# Work to complete:
Copy the following material line for line, from its first line through the line containing "und Taktungen. Neben den großen Portalen".

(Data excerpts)
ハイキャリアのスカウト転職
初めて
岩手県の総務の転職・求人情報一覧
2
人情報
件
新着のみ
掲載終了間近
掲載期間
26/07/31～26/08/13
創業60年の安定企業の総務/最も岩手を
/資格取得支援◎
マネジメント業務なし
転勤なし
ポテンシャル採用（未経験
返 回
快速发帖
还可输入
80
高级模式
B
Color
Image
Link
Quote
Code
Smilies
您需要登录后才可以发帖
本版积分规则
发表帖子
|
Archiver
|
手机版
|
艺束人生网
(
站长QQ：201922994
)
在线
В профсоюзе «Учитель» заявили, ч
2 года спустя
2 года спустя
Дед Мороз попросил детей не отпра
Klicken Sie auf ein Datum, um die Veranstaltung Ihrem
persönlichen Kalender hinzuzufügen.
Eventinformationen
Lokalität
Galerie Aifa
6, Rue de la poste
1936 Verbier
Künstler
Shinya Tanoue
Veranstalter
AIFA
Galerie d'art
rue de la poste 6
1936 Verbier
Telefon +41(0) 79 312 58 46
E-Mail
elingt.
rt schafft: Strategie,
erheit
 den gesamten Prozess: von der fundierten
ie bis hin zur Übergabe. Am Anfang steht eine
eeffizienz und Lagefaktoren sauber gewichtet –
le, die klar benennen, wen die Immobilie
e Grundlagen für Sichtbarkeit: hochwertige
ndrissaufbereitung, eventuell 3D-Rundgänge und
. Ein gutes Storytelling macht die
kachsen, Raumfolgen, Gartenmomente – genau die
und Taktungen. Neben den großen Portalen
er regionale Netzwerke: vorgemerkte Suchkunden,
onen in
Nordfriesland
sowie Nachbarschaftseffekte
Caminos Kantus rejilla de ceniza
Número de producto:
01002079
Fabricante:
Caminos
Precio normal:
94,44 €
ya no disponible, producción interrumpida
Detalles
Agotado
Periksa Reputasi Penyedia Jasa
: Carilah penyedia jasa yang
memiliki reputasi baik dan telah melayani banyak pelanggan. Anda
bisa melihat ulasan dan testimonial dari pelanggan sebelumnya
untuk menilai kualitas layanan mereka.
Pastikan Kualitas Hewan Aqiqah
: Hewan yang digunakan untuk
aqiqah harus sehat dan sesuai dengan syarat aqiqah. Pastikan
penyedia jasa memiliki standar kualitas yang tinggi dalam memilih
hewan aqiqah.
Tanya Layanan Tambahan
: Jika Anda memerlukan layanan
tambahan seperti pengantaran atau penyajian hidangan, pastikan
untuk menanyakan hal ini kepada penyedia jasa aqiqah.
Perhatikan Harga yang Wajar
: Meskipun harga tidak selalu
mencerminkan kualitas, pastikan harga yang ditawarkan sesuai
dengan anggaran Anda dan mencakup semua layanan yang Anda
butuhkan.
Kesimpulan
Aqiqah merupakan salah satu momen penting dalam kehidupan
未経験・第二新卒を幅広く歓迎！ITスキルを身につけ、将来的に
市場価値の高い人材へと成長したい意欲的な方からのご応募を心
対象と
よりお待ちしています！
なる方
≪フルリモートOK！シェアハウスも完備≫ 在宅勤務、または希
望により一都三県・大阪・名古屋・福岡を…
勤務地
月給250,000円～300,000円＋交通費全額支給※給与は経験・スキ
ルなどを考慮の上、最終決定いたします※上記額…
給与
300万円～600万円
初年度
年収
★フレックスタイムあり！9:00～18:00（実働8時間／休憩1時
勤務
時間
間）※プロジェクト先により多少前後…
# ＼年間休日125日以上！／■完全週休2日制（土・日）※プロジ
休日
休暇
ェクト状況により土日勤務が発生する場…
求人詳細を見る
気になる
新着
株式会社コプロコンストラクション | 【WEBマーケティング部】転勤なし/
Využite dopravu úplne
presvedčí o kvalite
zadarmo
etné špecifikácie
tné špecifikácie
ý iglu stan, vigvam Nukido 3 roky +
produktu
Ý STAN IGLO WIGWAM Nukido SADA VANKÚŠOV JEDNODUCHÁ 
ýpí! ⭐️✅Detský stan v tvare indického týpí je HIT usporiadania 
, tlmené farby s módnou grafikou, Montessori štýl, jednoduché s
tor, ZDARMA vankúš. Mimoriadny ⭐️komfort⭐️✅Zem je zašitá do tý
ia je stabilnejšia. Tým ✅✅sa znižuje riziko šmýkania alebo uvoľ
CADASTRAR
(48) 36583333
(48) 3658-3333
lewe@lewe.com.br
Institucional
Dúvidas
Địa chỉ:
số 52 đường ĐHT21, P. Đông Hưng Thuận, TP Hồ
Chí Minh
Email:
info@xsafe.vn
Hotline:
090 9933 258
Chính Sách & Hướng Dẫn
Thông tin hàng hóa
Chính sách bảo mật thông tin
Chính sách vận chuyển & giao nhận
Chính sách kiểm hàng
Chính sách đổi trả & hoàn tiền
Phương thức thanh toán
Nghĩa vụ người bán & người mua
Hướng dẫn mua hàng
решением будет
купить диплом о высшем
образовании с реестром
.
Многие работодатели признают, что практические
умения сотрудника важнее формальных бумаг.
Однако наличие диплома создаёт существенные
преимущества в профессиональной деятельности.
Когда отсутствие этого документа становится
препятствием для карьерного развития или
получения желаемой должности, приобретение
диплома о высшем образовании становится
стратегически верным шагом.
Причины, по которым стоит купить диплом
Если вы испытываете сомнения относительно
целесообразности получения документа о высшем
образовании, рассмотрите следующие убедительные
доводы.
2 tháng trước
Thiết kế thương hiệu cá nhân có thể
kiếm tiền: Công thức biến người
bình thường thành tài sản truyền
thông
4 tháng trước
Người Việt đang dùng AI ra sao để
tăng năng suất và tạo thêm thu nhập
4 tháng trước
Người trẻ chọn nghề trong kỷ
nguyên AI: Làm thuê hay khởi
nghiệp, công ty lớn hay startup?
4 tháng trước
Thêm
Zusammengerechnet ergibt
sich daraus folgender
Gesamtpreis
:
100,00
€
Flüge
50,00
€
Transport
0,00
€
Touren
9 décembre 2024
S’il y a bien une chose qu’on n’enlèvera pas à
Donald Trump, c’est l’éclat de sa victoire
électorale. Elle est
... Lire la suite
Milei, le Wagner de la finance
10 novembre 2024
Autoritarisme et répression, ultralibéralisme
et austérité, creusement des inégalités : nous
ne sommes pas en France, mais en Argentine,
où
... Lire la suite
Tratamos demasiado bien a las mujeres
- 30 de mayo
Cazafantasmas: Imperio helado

# Output for this task:
ハイキャリアのスカウト転職
初めて
岩手県の総務の転職・求人情報一覧
2
人情報
件
新着のみ
掲載終了間近
掲載期間
26/07/31～26/08/13
創業60年の安定企業の総務/最も岩手を
/資格取得支援◎
マネジメント業務なし
転勤なし
ポテンシャル採用（未経験
返 回
快速发帖
还可输入
80
高级模式
B
Color
Image
Link
Quote
Code
Smilies
您需要登录后才可以发帖
本版积分规则
发表帖子
|
Archiver
|
手机版
|
艺束人生网
(
站长QQ：201922994
)
在线
В профсоюзе «Учитель» заявили, ч
2 года спустя
2 года спустя
Дед Мороз попросил детей не отпра
Klicken Sie auf ein Datum, um die Veranstaltung Ihrem
persönlichen Kalender hinzuzufügen.
Eventinformationen
Lokalität
Galerie Aifa
6, Rue de la poste
1936 Verbier
Künstler
Shinya Tanoue
Veranstalter
AIFA
Galerie d'art
rue de la poste 6
1936 Verbier
Telefon +41(0) 79 312 58 46
E-Mail
elingt.
rt schafft: Strategie,
erheit
 den gesamten Prozess: von der fundierten
ie bis hin zur Übergabe. Am Anfang steht eine
eeffizienz und Lagefaktoren sauber gewichtet –
le, die klar benennen, wen die Immobilie
e Grundlagen für Sichtbarkeit: hochwertige
ndrissaufbereitung, eventuell 3D-Rundgänge und
. Ein gutes Storytelling macht die
kachsen, Raumfolgen, Gartenmomente – genau die
und Taktungen. Neben den großen Portalen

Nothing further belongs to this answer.